- _TASK REQUIREMENTS_
In the listing below, find the line that contains "Alcohol and Tobacco" and the line that contains "or discriminatory behaviour.". Quote both and every line between them, exactly, and nothing more.

- _INPUT RECORDS_
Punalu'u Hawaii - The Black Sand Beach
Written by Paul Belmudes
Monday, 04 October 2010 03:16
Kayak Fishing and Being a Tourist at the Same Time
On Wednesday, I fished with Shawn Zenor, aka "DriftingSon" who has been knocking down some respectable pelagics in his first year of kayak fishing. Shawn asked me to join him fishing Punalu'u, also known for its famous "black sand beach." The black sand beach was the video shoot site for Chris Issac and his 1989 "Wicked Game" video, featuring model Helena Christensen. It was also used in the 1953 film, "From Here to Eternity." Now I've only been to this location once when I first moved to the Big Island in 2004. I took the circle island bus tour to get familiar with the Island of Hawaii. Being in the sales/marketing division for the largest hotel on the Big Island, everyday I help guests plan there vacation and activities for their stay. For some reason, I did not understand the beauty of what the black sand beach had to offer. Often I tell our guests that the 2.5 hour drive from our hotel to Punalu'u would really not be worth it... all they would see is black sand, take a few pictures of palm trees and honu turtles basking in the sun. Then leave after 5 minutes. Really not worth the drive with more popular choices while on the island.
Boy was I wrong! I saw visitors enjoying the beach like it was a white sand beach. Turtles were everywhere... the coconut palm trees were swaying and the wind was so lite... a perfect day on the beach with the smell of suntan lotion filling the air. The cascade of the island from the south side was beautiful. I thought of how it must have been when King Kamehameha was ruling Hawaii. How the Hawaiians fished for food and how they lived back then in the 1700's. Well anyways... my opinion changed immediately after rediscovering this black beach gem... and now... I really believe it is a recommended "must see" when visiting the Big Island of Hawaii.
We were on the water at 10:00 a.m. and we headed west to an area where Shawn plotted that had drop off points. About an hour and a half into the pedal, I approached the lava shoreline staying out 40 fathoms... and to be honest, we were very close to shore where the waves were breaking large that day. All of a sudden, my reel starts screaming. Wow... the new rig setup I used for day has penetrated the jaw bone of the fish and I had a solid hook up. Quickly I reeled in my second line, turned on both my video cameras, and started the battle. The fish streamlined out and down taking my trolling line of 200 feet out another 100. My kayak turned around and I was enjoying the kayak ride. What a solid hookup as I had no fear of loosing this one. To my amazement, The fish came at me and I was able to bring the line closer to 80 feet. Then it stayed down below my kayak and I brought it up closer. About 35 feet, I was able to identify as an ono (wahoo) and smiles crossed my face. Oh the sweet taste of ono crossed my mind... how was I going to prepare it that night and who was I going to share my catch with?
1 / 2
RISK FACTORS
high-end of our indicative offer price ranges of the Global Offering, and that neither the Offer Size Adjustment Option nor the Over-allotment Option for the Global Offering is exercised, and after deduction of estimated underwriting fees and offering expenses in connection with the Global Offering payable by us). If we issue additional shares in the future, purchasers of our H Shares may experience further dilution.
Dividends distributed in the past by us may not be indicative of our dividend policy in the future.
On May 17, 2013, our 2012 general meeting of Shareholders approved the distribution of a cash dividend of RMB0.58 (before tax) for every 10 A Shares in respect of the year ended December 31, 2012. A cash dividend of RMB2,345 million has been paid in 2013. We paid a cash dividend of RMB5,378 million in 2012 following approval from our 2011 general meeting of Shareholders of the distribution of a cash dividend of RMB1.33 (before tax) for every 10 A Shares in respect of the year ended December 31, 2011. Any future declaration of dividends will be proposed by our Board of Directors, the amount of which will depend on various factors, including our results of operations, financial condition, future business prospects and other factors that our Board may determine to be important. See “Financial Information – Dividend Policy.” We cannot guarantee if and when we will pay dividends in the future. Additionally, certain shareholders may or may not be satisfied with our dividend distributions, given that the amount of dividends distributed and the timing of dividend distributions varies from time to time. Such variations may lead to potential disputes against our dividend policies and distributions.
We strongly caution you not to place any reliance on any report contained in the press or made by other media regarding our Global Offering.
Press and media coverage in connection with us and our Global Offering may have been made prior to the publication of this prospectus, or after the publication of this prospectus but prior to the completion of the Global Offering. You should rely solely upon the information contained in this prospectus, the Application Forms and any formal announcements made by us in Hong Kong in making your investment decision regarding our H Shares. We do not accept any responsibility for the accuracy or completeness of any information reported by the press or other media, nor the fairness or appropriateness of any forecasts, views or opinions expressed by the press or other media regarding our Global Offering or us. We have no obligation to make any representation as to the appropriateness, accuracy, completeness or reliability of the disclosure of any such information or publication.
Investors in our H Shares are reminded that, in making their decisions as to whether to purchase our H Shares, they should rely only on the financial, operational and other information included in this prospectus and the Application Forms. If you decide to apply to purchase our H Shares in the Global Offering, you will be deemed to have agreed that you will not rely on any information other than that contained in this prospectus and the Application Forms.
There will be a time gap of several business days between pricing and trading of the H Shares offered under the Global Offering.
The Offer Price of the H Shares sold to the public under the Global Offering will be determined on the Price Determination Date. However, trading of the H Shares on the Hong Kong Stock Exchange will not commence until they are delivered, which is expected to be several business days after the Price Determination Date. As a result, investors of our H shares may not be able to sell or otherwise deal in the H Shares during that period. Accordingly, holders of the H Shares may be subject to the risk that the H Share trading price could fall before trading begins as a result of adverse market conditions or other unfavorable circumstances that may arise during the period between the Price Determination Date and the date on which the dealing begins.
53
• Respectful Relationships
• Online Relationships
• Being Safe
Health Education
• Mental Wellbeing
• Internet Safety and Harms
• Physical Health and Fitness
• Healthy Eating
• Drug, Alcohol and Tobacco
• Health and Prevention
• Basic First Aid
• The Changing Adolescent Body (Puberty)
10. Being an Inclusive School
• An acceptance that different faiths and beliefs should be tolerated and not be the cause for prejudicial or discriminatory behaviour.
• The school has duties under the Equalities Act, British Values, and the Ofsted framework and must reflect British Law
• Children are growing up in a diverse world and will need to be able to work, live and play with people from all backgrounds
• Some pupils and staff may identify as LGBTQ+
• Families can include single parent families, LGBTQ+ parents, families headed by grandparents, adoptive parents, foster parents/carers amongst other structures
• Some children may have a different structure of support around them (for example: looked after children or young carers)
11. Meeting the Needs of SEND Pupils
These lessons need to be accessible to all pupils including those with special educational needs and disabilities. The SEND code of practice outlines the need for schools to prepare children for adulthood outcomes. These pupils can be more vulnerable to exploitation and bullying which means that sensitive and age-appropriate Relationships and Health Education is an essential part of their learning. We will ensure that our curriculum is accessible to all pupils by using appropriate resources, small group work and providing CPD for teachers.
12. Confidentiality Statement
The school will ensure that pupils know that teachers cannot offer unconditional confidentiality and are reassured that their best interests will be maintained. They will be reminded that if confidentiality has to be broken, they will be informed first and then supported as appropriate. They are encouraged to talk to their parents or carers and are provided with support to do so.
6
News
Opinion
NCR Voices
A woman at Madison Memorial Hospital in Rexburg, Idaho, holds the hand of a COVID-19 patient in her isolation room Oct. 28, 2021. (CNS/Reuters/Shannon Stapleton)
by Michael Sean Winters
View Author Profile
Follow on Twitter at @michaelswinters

- _TASK ANSWER_
• Drug, Alcohol and Tobacco
• Health and Prevention
• Basic First Aid
• The Changing Adolescent Body (Puberty)
10. Being an Inclusive School
• An acceptance that different faiths and beliefs should be tolerated and not be the cause for prejudicial or discriminatory behaviour.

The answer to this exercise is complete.